Assignment
Copy the records line for line, starting at the very first line and ending at the line that contains "Xerox Muadil Tonerler".

Provided records
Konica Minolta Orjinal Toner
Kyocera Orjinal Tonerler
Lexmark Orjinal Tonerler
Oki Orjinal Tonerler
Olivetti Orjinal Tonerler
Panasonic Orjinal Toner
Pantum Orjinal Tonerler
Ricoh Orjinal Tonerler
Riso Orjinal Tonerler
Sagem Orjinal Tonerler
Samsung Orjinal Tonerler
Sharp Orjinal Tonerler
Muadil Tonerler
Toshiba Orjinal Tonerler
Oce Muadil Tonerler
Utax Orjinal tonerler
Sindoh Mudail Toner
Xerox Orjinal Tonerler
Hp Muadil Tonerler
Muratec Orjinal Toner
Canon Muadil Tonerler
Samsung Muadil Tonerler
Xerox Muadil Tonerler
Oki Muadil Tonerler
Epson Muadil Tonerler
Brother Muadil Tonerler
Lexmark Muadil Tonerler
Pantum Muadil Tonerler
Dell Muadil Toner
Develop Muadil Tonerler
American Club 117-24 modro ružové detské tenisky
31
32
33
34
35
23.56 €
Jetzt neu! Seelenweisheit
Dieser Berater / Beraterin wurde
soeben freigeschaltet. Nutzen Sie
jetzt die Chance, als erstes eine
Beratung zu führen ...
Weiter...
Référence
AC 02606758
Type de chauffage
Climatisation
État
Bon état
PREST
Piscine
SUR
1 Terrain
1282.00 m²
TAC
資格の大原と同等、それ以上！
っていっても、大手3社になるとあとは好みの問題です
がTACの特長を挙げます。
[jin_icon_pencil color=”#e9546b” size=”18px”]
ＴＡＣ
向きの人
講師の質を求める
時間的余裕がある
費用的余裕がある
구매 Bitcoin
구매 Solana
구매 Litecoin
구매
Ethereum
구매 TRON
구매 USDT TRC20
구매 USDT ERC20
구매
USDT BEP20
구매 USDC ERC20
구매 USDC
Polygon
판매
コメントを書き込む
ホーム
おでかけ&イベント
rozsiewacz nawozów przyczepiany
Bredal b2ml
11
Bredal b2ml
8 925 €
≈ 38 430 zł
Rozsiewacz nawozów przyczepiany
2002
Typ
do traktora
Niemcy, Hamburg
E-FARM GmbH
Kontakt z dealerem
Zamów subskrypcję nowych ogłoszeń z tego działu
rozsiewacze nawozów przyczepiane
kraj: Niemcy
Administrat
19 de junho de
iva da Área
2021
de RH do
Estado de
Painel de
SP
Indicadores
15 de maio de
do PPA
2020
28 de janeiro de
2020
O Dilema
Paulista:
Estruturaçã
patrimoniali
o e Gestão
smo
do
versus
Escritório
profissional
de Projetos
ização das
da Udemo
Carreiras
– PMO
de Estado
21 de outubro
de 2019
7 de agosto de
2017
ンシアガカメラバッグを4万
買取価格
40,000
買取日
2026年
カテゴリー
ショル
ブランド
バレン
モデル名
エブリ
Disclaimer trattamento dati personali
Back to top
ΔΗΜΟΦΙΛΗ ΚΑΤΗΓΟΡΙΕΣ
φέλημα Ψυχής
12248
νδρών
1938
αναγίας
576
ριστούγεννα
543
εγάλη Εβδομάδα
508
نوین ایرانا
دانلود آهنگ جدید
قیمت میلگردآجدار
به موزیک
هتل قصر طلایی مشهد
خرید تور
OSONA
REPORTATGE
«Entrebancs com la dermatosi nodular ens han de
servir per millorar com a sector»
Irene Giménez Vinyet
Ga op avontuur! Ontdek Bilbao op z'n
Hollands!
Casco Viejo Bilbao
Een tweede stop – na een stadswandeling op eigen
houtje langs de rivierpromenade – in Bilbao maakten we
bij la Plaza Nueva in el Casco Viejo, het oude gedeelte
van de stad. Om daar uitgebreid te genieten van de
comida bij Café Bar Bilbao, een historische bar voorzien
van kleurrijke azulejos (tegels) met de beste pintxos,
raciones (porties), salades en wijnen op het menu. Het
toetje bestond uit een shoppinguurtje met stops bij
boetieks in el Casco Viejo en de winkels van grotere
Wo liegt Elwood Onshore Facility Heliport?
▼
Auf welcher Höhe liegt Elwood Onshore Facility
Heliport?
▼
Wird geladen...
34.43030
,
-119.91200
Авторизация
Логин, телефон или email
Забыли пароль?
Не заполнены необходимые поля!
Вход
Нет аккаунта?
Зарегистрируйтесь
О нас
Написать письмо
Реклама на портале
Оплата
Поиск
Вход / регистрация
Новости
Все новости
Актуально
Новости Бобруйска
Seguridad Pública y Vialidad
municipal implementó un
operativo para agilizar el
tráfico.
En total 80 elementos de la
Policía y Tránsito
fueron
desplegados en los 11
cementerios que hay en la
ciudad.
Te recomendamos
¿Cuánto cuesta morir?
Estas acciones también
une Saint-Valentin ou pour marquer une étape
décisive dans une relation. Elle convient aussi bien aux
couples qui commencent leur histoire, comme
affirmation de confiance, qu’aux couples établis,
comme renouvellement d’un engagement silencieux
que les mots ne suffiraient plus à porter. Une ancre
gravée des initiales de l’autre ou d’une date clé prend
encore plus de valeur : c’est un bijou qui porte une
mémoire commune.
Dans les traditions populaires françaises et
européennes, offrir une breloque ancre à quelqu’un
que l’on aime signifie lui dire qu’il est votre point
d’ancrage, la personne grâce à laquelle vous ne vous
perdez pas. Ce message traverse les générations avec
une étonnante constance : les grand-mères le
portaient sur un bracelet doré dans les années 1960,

Exercise result
Konica Minolta Orjinal Toner
Kyocera Orjinal Tonerler
Lexmark Orjinal Tonerler
Oki Orjinal Tonerler
Olivetti Orjinal Tonerler
Panasonic Orjinal Toner
Pantum Orjinal Tonerler
Ricoh Orjinal Tonerler
Riso Orjinal Tonerler
Sagem Orjinal Tonerler
Samsung Orjinal Tonerler
Sharp Orjinal Tonerler
Muadil Tonerler
Toshiba Orjinal Tonerler
Oce Muadil Tonerler
Utax Orjinal tonerler
Sindoh Mudail Toner
Xerox Orjinal Tonerler
Hp Muadil Tonerler
Muratec Orjinal Toner
Canon Muadil Tonerler
Samsung Muadil Tonerler
Xerox Muadil Tonerler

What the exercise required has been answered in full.